No longer do I have to make the case to my students that plagiarism is serious. When one thinks about the rise of Trump—and all the standard ethical issues that he has simply, and successfully, brushed aside—it comes as a bit of a surprise that his first real roadblock has been a standard academic issue. Then again, when you read Homer’s Iliad, would you really predict that the great warrior Achilles would be taken down by a bad heel?
But plagiarism is not new to the Trump campaign. As was well-publicized, at the Republican convention Melania Trump plagiarized one of Michelle Obama’s speeches. True to form, Donald Trump even joked about it and the whole issue melted away.

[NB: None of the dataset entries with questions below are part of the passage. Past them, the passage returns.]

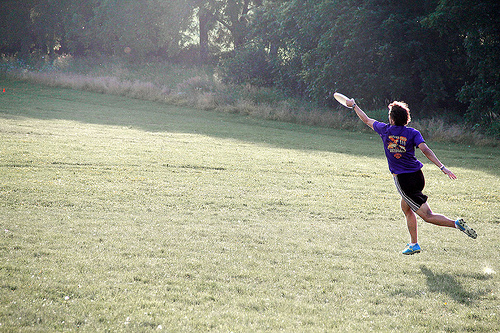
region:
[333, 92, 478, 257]
Man stretching arm to catch frisbee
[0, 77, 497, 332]
Open grass field daytime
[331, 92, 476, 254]
Man wearing shorts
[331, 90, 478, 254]
Athlete wearing shoes with spikes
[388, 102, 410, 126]
Sunlight in man's hair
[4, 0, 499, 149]
Tree line on a green field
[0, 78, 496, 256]
Playing on a field during the day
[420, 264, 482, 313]
Man's shadow on the field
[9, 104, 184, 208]
Short cut grass in a field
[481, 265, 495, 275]
Shiny object in field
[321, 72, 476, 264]
a guy catching a frisbee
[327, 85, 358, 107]
a single white toy frisbee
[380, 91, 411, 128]
the head of an adult man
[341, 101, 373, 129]
the arm of an adult man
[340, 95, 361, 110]
a hand catching a frisbee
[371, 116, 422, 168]
a dark purple t shirt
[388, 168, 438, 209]
a pair of tight black shorts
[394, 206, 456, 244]
the legs of an adult man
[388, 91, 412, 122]
a lot of curly brown hair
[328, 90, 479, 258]
man leaping in the air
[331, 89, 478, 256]
man holding a white frisbee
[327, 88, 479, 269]
man catching a white frisbee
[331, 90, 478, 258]
man in a purple shirt catching a frisbee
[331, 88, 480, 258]
man playing frisbee wearing blue cleats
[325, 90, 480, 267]
man off the ground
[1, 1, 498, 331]
man on a large grassy field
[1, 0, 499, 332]
grassy field lined with trees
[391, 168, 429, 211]
black and white shorts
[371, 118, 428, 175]
purple shirt with a colorful back graphic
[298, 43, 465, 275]
a man catching a frisbee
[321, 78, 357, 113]
a white frisbee disk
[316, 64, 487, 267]
a man slightly off the ground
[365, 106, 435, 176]
a man wearing a purple tshirt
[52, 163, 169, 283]
well groomed green grass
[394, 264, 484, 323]
a man's shadow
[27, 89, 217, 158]
shadows thrown by a line of trees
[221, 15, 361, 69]
a copse of leafy green trees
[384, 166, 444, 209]
a pair of black striped athletic shorts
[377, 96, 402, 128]
man has brown hair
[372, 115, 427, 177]
man has blue shirt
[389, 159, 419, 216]
black and white shorts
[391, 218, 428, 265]
man has blue shoes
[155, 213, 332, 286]
grass is light green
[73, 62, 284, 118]
brown and green grass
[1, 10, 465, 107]
thick green trees behind grasses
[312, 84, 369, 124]
man holds white frisbee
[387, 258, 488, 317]
man has short shadow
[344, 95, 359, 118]
man is wearing watch on left hand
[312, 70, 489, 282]
Person reaching out to grab the white disk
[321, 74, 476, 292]
Man wearing cleats to give himself more balance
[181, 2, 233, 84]
A tree in the woods.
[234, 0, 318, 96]
A tree in the woods.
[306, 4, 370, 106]
A tree in the woods.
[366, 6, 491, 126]
A tree in the woods.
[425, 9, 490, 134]
A tree in the woods.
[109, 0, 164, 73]
A tree in the woods.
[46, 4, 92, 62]
A tree in the woods.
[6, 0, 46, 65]
A tree in the woods.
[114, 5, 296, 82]
A tree in the woods.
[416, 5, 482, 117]
A tree in the woods.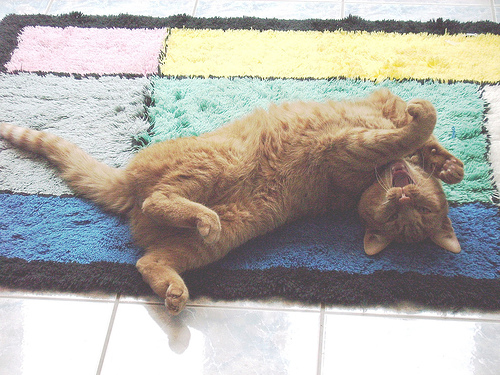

Perhaps one might brush this off as part of the general tradition in political speeches. That is, even Barack Obama himself plagiarized one of his colleague’s speeches a number of years ago. Some of Obama’s defenders stated that it wasn’t really plagiarism since Obama admitted that he had taken material from another politician’s speech. However, Obama admitted this after people pointed out that he had taken the material. We should note that admitting that one has taken material only after others notice it is still a form of plagiarism.
So why did Monica Crowley’s plagiarism plight derail her aspiration to join the Trump team in the White House? It might just be a case of quantity. The amount that Crowley plagiarized is much larger, it seems, than that by Melania Trump and Barack Obama.
But I suspect that it might be because of something else. In the Melania Trump and Barack Obama cases, the plagiarism was within the context of speeches. We all know that people who give speeches, in general, have speech writers. And rarely, if ever, does the orator acknowledge the speech writer. Comedians, too, often have writers—teams of them. Moreover, how many times have you heard a joke a comedy club that you have heard elsewhere? At a live performance comedians rarely, if ever, acknowledge this fact. Finally, nobody thinks that the actors in a play write their own lines.
But Crowley’s case is in the written context. It was not her making a number of speeches, that is, performances, but her actual, written texts. This kind of a product, a lasting, written text, seems to change all expectations of authenticity and, indeed honesty. Perhaps this power of the written word and its link to honesty explains why Trump himself studiously avoids anything written. (Well, Twitter excepted. But is Twitter really writing?)
Crowley’s candidacy’s collapse in the face of her violation of “textual honesty”, perhaps plagiarism in the purest sense of that term, could be seen as a testament to the power that the written word still possesses in some way, even in our age of fake news, the internet and Donald Trump.